Picking Up Where She Left Off
It's named for a farming implement and the job it performs. Down to the title, it's an album about doing the work for the results you want. In other words, it's about patience. Whether it's the plea of "Tennessee" or the shadows of "Dark Turn of Mind," there's a sense it's all about coming through some tough seasons. When one considers the last eight years (everything that's happened since the Iraq war began), it's easy in hindsight to consider the importance of patience. Yet, we face the 24-hour news cycle, instant gratification online, the constant tectonic shift of personal life. So far we've come from dragging the harrow across the field; collecting the harvest.
In a way, it's a perfect artistic statement that this album took the duration of the Iraq War to produce. I don't mean that in a political sense. Consider the way the world has changed in that time, the way music has changed, the way our routines, our expectations, and the pace of it all, has changed. Or, as Gillian sings, "the way the cornbread crumbles."
So, Is It Worth the Wait?
In short, yes.
The third and fourth tracks alone pack a sizable one-two punch. "Throw Me a Rope" has been performed in concert by Welch and her partner David Rawlings for the past few years, and is one of the only such songs which wound up on the disc. (For the most part, they've laid down entirely new tunes.) This song in particular, though - in both honesty and heartbreak - eclipses pretty much any other sad song you may already know. (It starts with poetry before cutting to the raw chase. "I've never been so disabused / I've never been so mad.)

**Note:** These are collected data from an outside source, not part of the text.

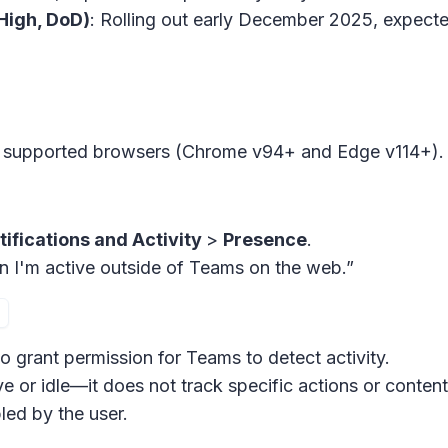
High, DoD)
: Rolling out early December 2025, expec
ng supported browsers (Chrome v94+ and Edge v114+).
tifications and Activity
>
Presence
.
n I'm active outside of Teams on the web.”
o grant permission for Teams to detect activity.
ve or idle—it does not track specific actions or content
ed by the user.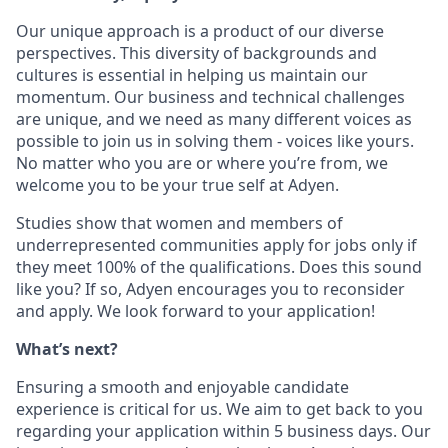
Our unique approach is a product of our diverse
perspectives. This diversity of backgrounds and
cultures is essential in helping us maintain our
momentum. Our business and technical challenges
are unique, and we need as many different voices as
possible to join us in solving them - voices like yours.
No matter who you are or where you’re from, we
welcome you to be your true self at Adyen.
Studies show that women and members of
underrepresented communities apply for jobs only if
they meet 100% of the qualifications. Does this sound
like you? If so, Adyen encourages you to reconsider
and apply. We look forward to your application!
What’s next?
Ensuring a smooth and enjoyable candidate
experience is critical for us. We aim to get back to you
regarding your application within 5 business days. Our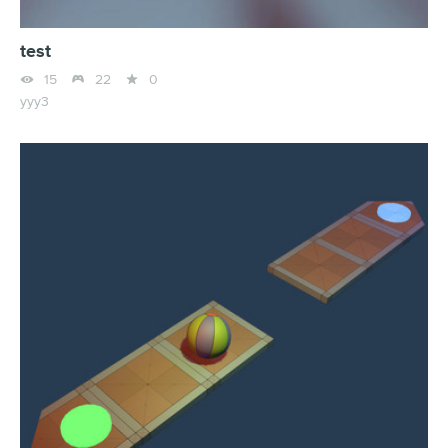
test



15
22
0
yyy3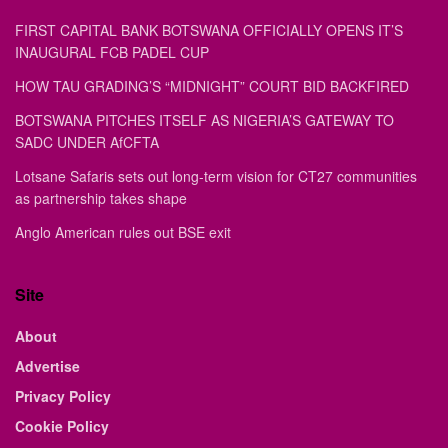
FIRST CAPITAL BANK BOTSWANA OFFICIALLY OPENS IT’S
INAUGURAL FCB PADEL CUP
HOW TAU GRADING’S “MIDNIGHT” COURT BID BACKFIRED
BOTSWANA PITCHES ITSELF AS NIGERIA’S GATEWAY TO
SADC UNDER AfCFTA
Lotsane Safaris sets out long-term vision for CT27 communities
as partnership takes shape
Anglo American rules out BSE exit
Site
About
Advertise
Privacy Policy
Cookie Policy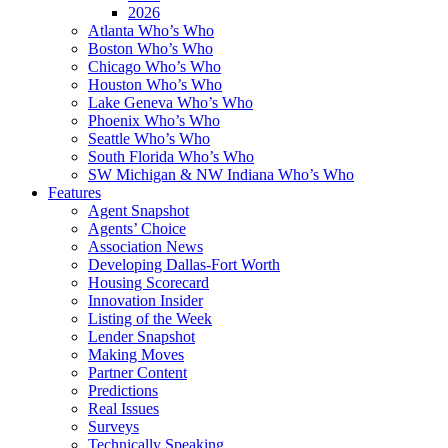
2026
Atlanta Who’s Who
Boston Who’s Who
Chicago Who’s Who
Houston Who’s Who
Lake Geneva Who’s Who
Phoenix Who’s Who
Seattle Who’s Who
South Florida Who’s Who
SW Michigan & NW Indiana Who’s Who
Features
Agent Snapshot
Agents’ Choice
Association News
Developing Dallas-Fort Worth
Housing Scorecard
Innovation Insider
Listing of the Week
Lender Snapshot
Making Moves
Partner Content
Predictions
Real Issues
Surveys
Technically Speaking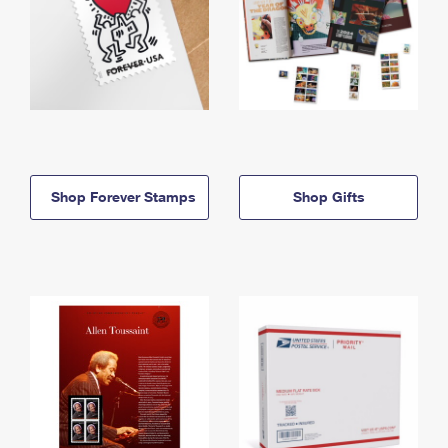
Shop Forever Stamps
Shop Gifts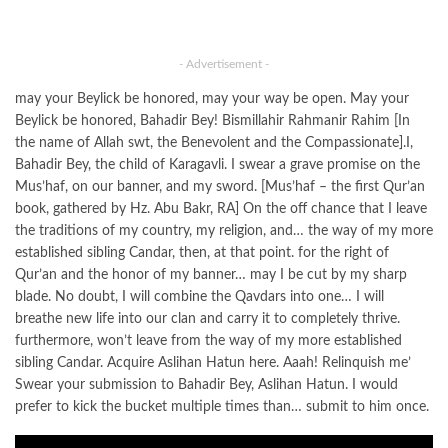
- Advertisement -
may your Beylick be honored, may your way be open. May your
Beylick be honored, Bahadir Bey! Bismillahir Rahmanir Rahim [In
the name of Allah swt, the Benevolent and the Compassionate].I,
Bahadir Bey, the child of Karagavli. I swear a grave promise on the
Mus’haf, on our banner, and my sword. [Mus’haf – the first Qur’an
book, gathered by Hz. Abu Bakr, RA] On the off chance that I leave
the traditions of my country, my religion, and… the way of my more
established sibling Candar, then, at that point. for the right of
Qur’an and the honor of my banner… may I be cut by my sharp
blade. No doubt, I will combine the Qavdars into one… I will
breathe new life into our clan and carry it to completely thrive.
furthermore, won’t leave from the way of my more established
sibling Candar. Acquire Aslihan Hatun here. Aaah! Relinquish me’
Swear your submission to Bahadir Bey, Aslihan Hatun. I would
prefer to kick the bucket multiple times than… submit to him once.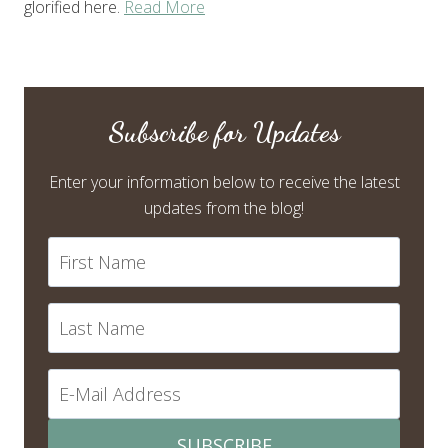
glorified here.
Read More
Subscribe for Updates
Enter your information below to receive the latest
updates from the blog!
SUBSCRIBE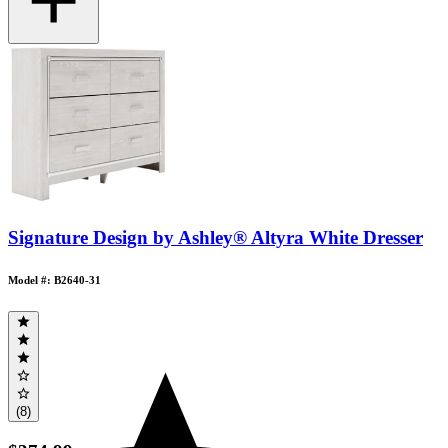
Signature Design by Ashley® Altyra White Dresser
Model #: B2640-31
(8)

"The Way It Goes" manages at once to comment on the economy, poverty in general, depression, drugs, and the way these things affect our personal relationships. There's also something in there about rural life and its rash of crystal meth labs and abuse, jail, and perhaps even the issue of overpopulation. I may be stretching, but all these things are at least alluded to, tied together with a catchy hook and a handful of solid guitar solos from Rawlings. On top of it all, Welch's voice sounds scratched and tired, worn from the way all these things hang on one's shoulders, on one's soul. That each hook ends with "There was a time when [we] were friends" accentuates that all of this is much more than a collection of political issues, but rather an intimate, individual problem which - like it or not - affects us each on a personal level.
The Bottom Line
At first listen, The Harrow and the Harvest is a very good record, but it seems like not much has changed for Welch in the past eight years. Give it a second and third run, and the songs begin to assault you one at a time. The fourth and fifth times through, it's a sentimental experience. But, if you keep listening, you find the disc revealing layers upon layers - a tall order for a disc which mostly just includes two voices and two stringed instruments (with an exception or two here and there).
On the unexpected chance anyone reading this review is on the fence about whether or not to pick this record up this summer, just stop reading and start listening to the music. Let the first time be a breaking in of sorts, and then take it into the car. Drive it around town and then put it into your MP3 player when you go to the beach or fly off to vacation. Wear it in. Drag the harrow, collect the harvest.